Much of Brown’s final campaign appearance was devoted to his family tree.
“But I don’t want you to feel that this is some walk down memory lane,” he added, urging support for Propositions 1 and 2 on Tuesday’s ballot. The first finances $7.5 billion in water projects; the second sets up reserves for the state budget and for schools. The two are the cornerstones of his final campaign.
So what now?
Brown, ever cautious and always ambitious, isn’t saying. One assumption is that he intends to retire on his ranch, but Brown quickly ruled that out. “Who said anything about retirement?” he told one person at the rally.
“I’ll finish when I’m 80, I think – at least finish this job,” he told the audience.
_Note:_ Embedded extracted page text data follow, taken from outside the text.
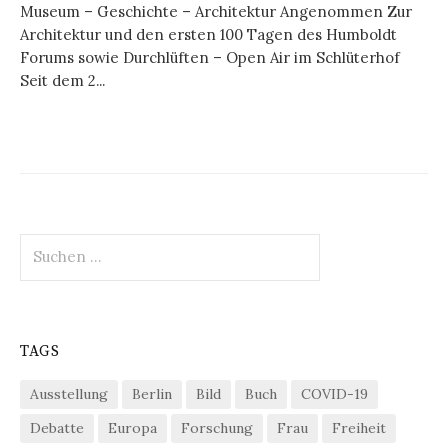
Museum – Geschichte – Architektur Angenommen Zur
Architektur und den ersten 100 Tagen des Humboldt
Forums sowie Durchlüften – Open Air im Schlüterhof
Seit dem 2...
Suchen
nach:
TAGS
Ausstellung
Berlin
Bild
Buch
COVID-19
Debatte
Europa
Forschung
Frau
Freiheit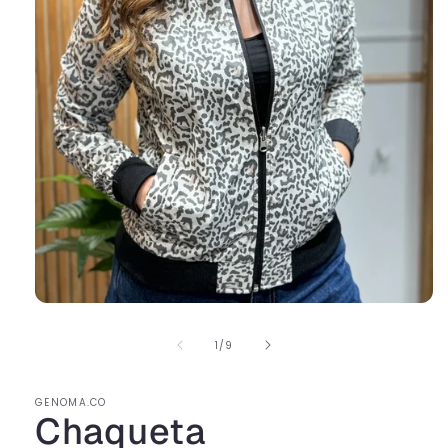
de
1
/
9
GENOMA.CO
Chaqueta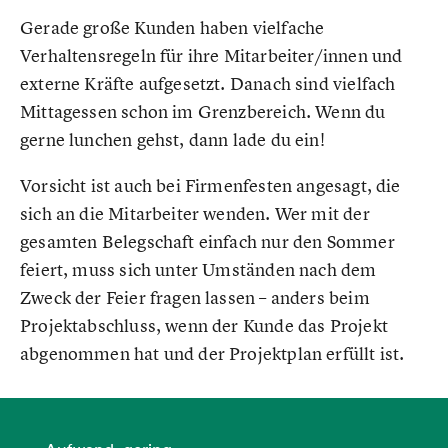
Gerade große Kunden haben vielfache
Verhaltensregeln für ihre Mitarbeiter/innen und
externe Kräfte aufgesetzt. Danach sind vielfach
Mittagessen schon im Grenzbereich. Wenn du
gerne lunchen gehst, dann lade du ein!
Vorsicht ist auch bei Firmenfesten angesagt, die
sich an die Mitarbeiter wenden. Wer mit der
gesamten Belegschaft einfach nur den Sommer
feiert, muss sich unter Umständen nach dem
Zweck der Feier fragen lassen – anders beim
Projektabschluss, wenn der Kunde das Projekt
abgenommen hat und der Projektplan erfüllt ist.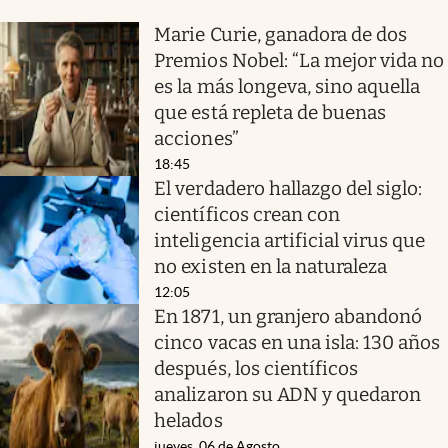
Marie Curie, ganadora de dos
Premios Nobel: “La mejor vida no
es la más longeva, sino aquella
que está repleta de buenas
acciones”
18:45
El verdadero hallazgo del siglo:
científicos crean con
inteligencia artificial virus que
no existen en la naturaleza
12:05
En 1871, un granjero abandonó
cinco vacas en una isla: 130 años
después, los científicos
analizaron su ADN y quedaron
helados
jueves, 06 de Agosto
If he’s done with state office, that leaves local government or the feds.
Rumors are rife.
One is that he’ll run for mayor of Williams. Another is that he’ll seek Barbara Boxer’s Senate seat in 2016. Another is that he’ll run for Dianne Feinstein’s Senate seat in 2018, when Brown wraps up his fourth term as governor.
Whatever he decides, it’s all just part of his life’s journey.
“We are only here for a while and we pass on – and that’s the story,” he said.